Trump’s “Two-For-One” Regulation Order Is A Rabbit Hole
February 27, 2017
If you issue one, then get rid of two. That’s the gist of an order from the President on January 30. Moreover, it says the cost of the new regulation must be offset by the cost “savings” of eliminating the two. This legal update from Mayer Brown analyzes what this might mean in practice, acknowledging that it’s no easy feat. Even with the aid of White House interim guidance issued on Feb. 2, many ambiguities remain. Given all that, the writers address three important questions that will arise in any attempt to field the two-for-one order: What actions are subject to it? When would compliance be “prohibited by law”? And how would an agency subject to the order measure cost?
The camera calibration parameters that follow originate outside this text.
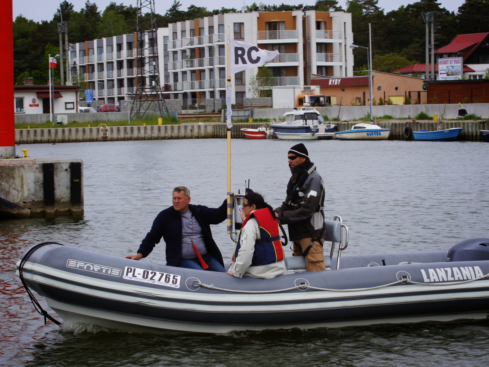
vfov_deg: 12.1
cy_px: 184
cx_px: 261
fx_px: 1731
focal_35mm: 123
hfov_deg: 16.1
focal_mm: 75
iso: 100
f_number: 9
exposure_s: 1/200
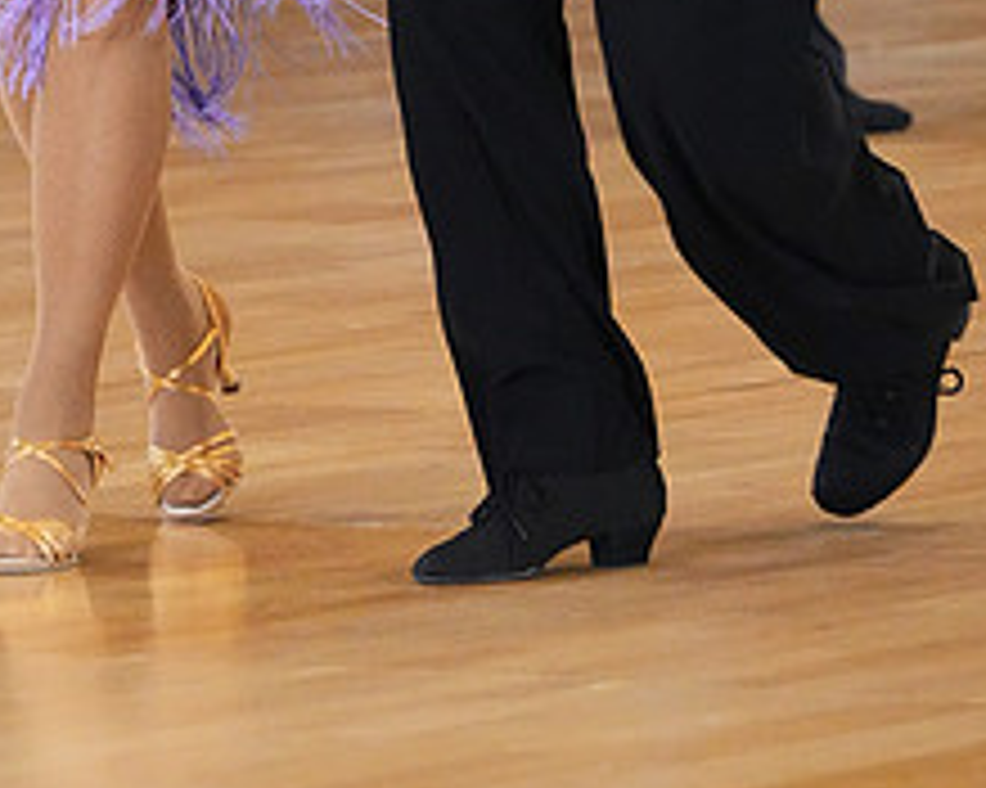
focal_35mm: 420
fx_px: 12251
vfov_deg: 3.7
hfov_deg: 4.6
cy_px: -455
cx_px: 209
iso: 12800
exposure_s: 1/400
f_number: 5
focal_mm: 169
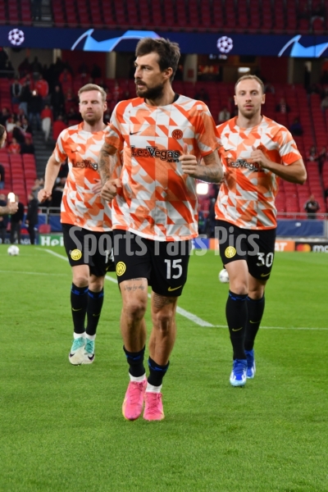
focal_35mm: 130
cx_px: 164
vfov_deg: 15.8
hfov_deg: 10.5
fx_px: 1777
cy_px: 246
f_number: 5
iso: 1100
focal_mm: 65
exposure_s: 1/400
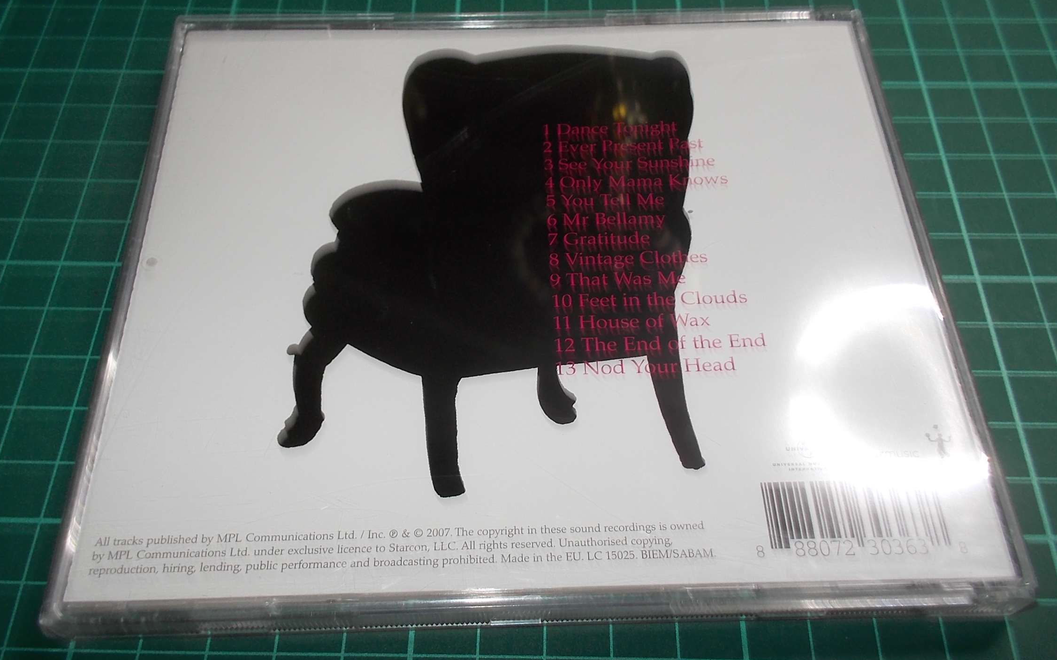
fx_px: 893
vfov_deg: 40.6
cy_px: 336
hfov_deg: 61.2
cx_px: 530
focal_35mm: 31
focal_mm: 4.1
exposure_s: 1/30
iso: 80
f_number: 3.3
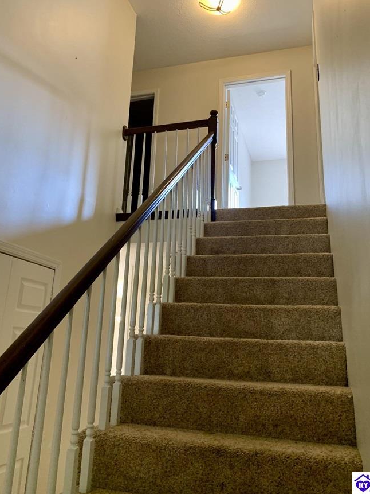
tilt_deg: +17.2
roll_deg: -2.8
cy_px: 220
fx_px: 413
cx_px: 192
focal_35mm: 29
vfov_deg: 61.5
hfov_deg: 48.2
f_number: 1.8
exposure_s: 1/60
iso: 250
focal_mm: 4.25
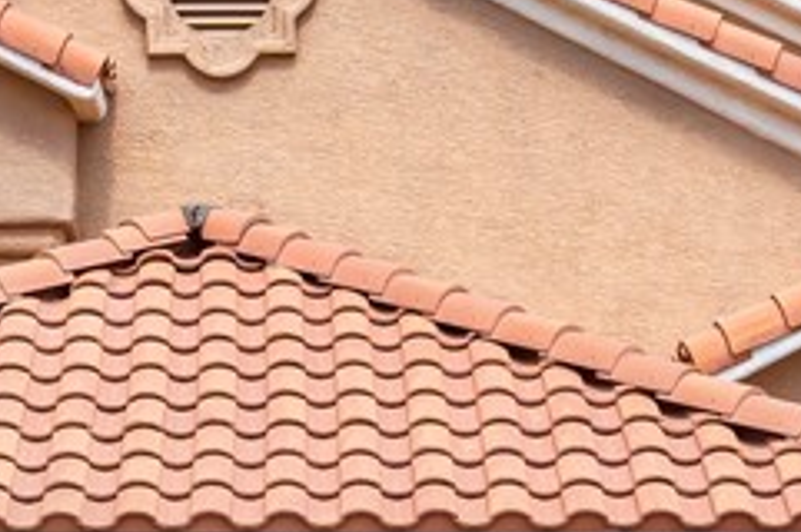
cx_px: 362
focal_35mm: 176
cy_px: 705
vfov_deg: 7.7
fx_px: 3911
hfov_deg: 11.7
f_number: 7.1
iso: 400
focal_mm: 26
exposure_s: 1/200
With regard to the last – a question that in one form or another has haunted the regulatory debate for decades, because it leads inevitably to the complexities of cost-benefit analysis – the interim Guidance explains that cost should be measured as something called the “opportunity cost to society.” That, the Mayer Brown attorneys write, “is a soft, amorphous and inherently subjective analysis that appears to bear little relationship to the actual dollar cost of a business to comply with a regulation.” The writers predict there will be many questions about this order, and they note the Interpretive Guidance does as well: It instructs agencies who have them to call the Office of Management and Budget. “The OMB,” they conclude, “is likely to receive many calls over the next year.”